Start of Block

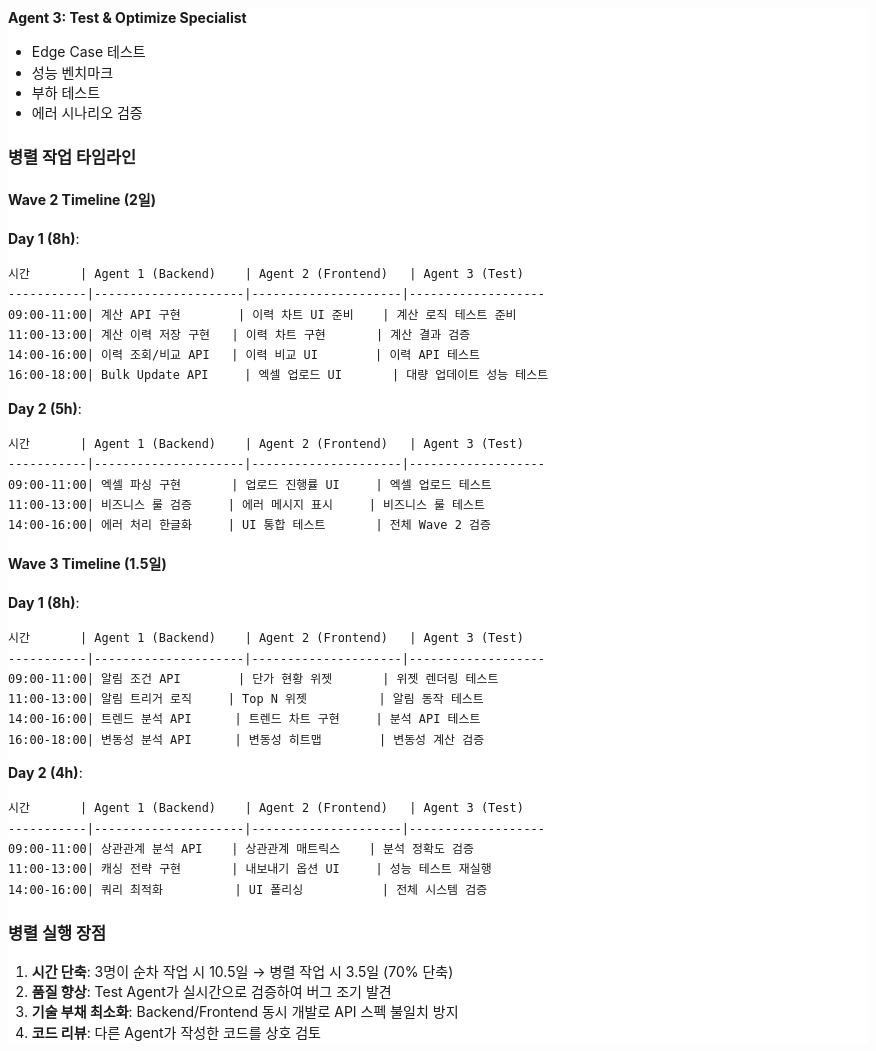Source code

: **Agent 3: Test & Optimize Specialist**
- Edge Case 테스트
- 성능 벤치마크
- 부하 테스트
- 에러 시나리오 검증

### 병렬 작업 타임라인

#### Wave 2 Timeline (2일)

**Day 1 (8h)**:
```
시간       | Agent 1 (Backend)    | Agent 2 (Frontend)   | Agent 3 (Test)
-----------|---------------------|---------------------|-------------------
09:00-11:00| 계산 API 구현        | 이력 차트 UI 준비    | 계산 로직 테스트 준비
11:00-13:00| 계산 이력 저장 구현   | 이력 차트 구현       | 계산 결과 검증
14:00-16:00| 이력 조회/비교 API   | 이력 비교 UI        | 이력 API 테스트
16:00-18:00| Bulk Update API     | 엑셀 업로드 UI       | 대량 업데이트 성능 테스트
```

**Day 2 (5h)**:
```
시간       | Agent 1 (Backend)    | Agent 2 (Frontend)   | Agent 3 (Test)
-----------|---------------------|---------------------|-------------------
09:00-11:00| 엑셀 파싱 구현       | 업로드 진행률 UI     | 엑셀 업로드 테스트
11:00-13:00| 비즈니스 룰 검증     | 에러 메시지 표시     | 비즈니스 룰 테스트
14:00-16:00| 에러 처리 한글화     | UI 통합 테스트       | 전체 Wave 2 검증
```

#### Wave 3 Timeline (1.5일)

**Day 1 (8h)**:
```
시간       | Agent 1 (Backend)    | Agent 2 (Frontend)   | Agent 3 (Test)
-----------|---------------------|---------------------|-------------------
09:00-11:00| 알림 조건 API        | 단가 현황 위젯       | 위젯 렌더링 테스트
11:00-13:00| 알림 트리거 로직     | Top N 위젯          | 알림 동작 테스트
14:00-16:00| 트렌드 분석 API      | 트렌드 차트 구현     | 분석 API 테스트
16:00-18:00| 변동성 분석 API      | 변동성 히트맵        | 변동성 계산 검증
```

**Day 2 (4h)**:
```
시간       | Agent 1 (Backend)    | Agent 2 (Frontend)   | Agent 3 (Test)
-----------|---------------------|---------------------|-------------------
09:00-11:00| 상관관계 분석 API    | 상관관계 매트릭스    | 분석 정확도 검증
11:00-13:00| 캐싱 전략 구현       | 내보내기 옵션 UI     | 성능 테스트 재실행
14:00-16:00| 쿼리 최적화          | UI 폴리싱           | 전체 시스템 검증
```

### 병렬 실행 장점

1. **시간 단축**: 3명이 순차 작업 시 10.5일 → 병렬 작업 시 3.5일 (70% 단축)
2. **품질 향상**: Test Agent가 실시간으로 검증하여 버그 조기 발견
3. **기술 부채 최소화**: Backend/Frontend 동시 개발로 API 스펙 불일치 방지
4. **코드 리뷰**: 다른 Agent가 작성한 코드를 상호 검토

End of Block

◆ **What the exercise asks**: The records must appear again word for word, though none of their pictures should.

◆ **Your solution**:
Source code

: **Agent 3: Test & Optimize Specialist**
- Edge Case 테스트
- 성능 벤치마크
- 부하 테스트
- 에러 시나리오 검증

### 병렬 작업 타임라인

#### Wave 2 Timeline (2일)

**Day 1 (8h)**:
```
시간       | Agent 1 (Backend)    | Agent 2 (Frontend)   | Agent 3 (Test)
-----------|---------------------|---------------------|-------------------
09:00-11:00| 계산 API 구현        | 이력 차트 UI 준비    | 계산 로직 테스트 준비
11:00-13:00| 계산 이력 저장 구현   | 이력 차트 구현       | 계산 결과 검증
14:00-16:00| 이력 조회/비교 API   | 이력 비교 UI        | 이력 API 테스트
16:00-18:00| Bulk Update API     | 엑셀 업로드 UI       | 대량 업데이트 성능 테스트
```

**Day 2 (5h)**:
```
시간       | Agent 1 (Backend)    | Agent 2 (Frontend)   | Agent 3 (Test)
-----------|---------------------|---------------------|-------------------
09:00-11:00| 엑셀 파싱 구현       | 업로드 진행률 UI     | 엑셀 업로드 테스트
11:00-13:00| 비즈니스 룰 검증     | 에러 메시지 표시     | 비즈니스 룰 테스트
14:00-16:00| 에러 처리 한글화     | UI 통합 테스트       | 전체 Wave 2 검증
```

#### Wave 3 Timeline (1.5일)

**Day 1 (8h)**:
```
시간       | Agent 1 (Backend)    | Agent 2 (Frontend)   | Agent 3 (Test)
-----------|---------------------|---------------------|-------------------
09:00-11:00| 알림 조건 API        | 단가 현황 위젯       | 위젯 렌더링 테스트
11:00-13:00| 알림 트리거 로직     | Top N 위젯          | 알림 동작 테스트
14:00-16:00| 트렌드 분석 API      | 트렌드 차트 구현     | 분석 API 테스트
16:00-18:00| 변동성 분석 API      | 변동성 히트맵        | 변동성 계산 검증
```

**Day 2 (4h)**:
```
시간       | Agent 1 (Backend)    | Agent 2 (Frontend)   | Agent 3 (Test)
-----------|---------------------|---------------------|-------------------
09:00-11:00| 상관관계 분석 API    | 상관관계 매트릭스    | 분석 정확도 검증
11:00-13:00| 캐싱 전략 구현       | 내보내기 옵션 UI     | 성능 테스트 재실행
14:00-16:00| 쿼리 최적화          | UI 폴리싱           | 전체 시스템 검증
```

### 병렬 실행 장점

1. **시간 단축**: 3명이 순차 작업 시 10.5일 → 병렬 작업 시 3.5일 (70% 단축)
2. **품질 향상**: Test Agent가 실시간으로 검증하여 버그 조기 발견
3. **기술 부채 최소화**: Backend/Frontend 동시 개발로 API 스펙 불일치 방지
4. **코드 리뷰**: 다른 Agent가 작성한 코드를 상호 검토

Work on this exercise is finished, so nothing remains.